Zuckerberg San Francisco General Hospital and Trauma Center (ZSFG), San Francisco’s only essential hospital, has a diverse patient population at high risk of readmissions. On average, 8 percent to 10 percent of admitted patients are marginally housed or homeless. According to the ZSFG annual report (fiscal year 2012-2013), about 30 percent of patients are uninsured, 40 percent are on Medicaid, and 20 percent are on Medicare. Nine percent of patients are older than 65.

ZSFG leadership recognized an opportunity to lead the way in developing a comprehensive, systems-based care transitions program that would provide patients with the proper care and the tools they need to stay out of the hospital. The ZSFG Care Transitions Taskforce was chartered for this purpose in October 2012. The Taskforce grew through grassroots relationship-building into an organized, multidisciplinary working group comprising inpatient and outpatient providers. They set a collective goal to reduce readmissions by 15 percent and standardize processes of care. The Taskforce served as a central organizing platform to support pilots of new, formal care transitions initiatives, disseminate projects throughout the network of providers in the continuum, and partner with initiatives that include, but are not limited to, the San Francisco Health Network.

One such initiative is the Centers for Medicare & Medicaid Services-funded San Francisco Community Care Transitions Project (SFCCTP). The SFCCTP is a coalition of eight hospitals, nine community-based organizations, and the San Francisco Department of Aging & Adult Services that works to bridge the gap between hospital discharge and strong recovery. For up to six weeks post-discharge, social workers provide coaching, care coordination, and services previously unavailable to elderly and disabled patients.

The Care Transitions Taskforce has successfully minimized duplication of services and enabled more effective communication between providers to optimize efficiency and improve patient outcomes. The Taskforce has also invested in streamlining access to medical information by creating a robust data dashboard that allows inpatient and outpatient care teams to receive timely and meaningful feedback about readmissions and process measures of care transitions. It also has worked on improving identification of patients who will most benefit from transition interventions.

In the fall of 2012, the ZSFG Transitional Care Nursing Program was implemented to foster safer transitions from the hospital to the community and to prevent readmissions among high-risk patients (those 55 or older and with core measure diagnoses).
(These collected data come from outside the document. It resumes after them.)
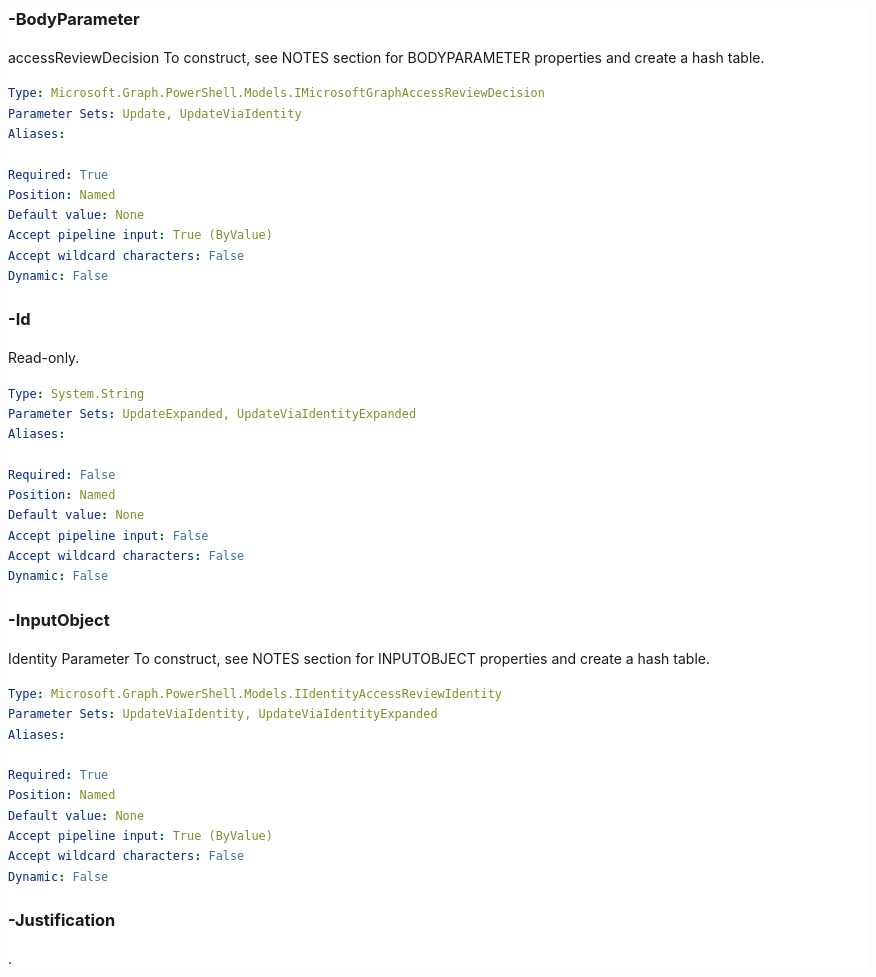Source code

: ### -BodyParameter
accessReviewDecision
To construct, see NOTES section for BODYPARAMETER properties and create a hash table.

```yaml
Type: Microsoft.Graph.PowerShell.Models.IMicrosoftGraphAccessReviewDecision
Parameter Sets: Update, UpdateViaIdentity
Aliases:

Required: True
Position: Named
Default value: None
Accept pipeline input: True (ByValue)
Accept wildcard characters: False
Dynamic: False
```

### -Id
Read-only.

```yaml
Type: System.String
Parameter Sets: UpdateExpanded, UpdateViaIdentityExpanded
Aliases:

Required: False
Position: Named
Default value: None
Accept pipeline input: False
Accept wildcard characters: False
Dynamic: False
```

### -InputObject
Identity Parameter
To construct, see NOTES section for INPUTOBJECT properties and create a hash table.

```yaml
Type: Microsoft.Graph.PowerShell.Models.IIdentityAccessReviewIdentity
Parameter Sets: UpdateViaIdentity, UpdateViaIdentityExpanded
Aliases:

Required: True
Position: Named
Default value: None
Accept pipeline input: True (ByValue)
Accept wildcard characters: False
Dynamic: False
```

### -Justification
.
This nursing-based intervention incorporates motivational interviewing, bedside teaching and coaching, expanded medication reconciliation, a personalized discharge plan, and post discharge phone calls for 30 days. The program now averages a 30-day, all-cause readmission rate of 10 percent.

Critical Components

Leadership involvement is critical to facilitating culture change and sustaining successful programs. Despite limited resources, the Taskforce has increased its membership (more than 30 active contributors), gained executive sponsorship, and enhanced health information technology.

Relationship building within the community is essential for the sustainability of the program. The partnerships between ZSFG and key community stakeholders have promoted improvements in coordinated care delivery, increased access to medical information, and enhanced care transitions from hospital to home.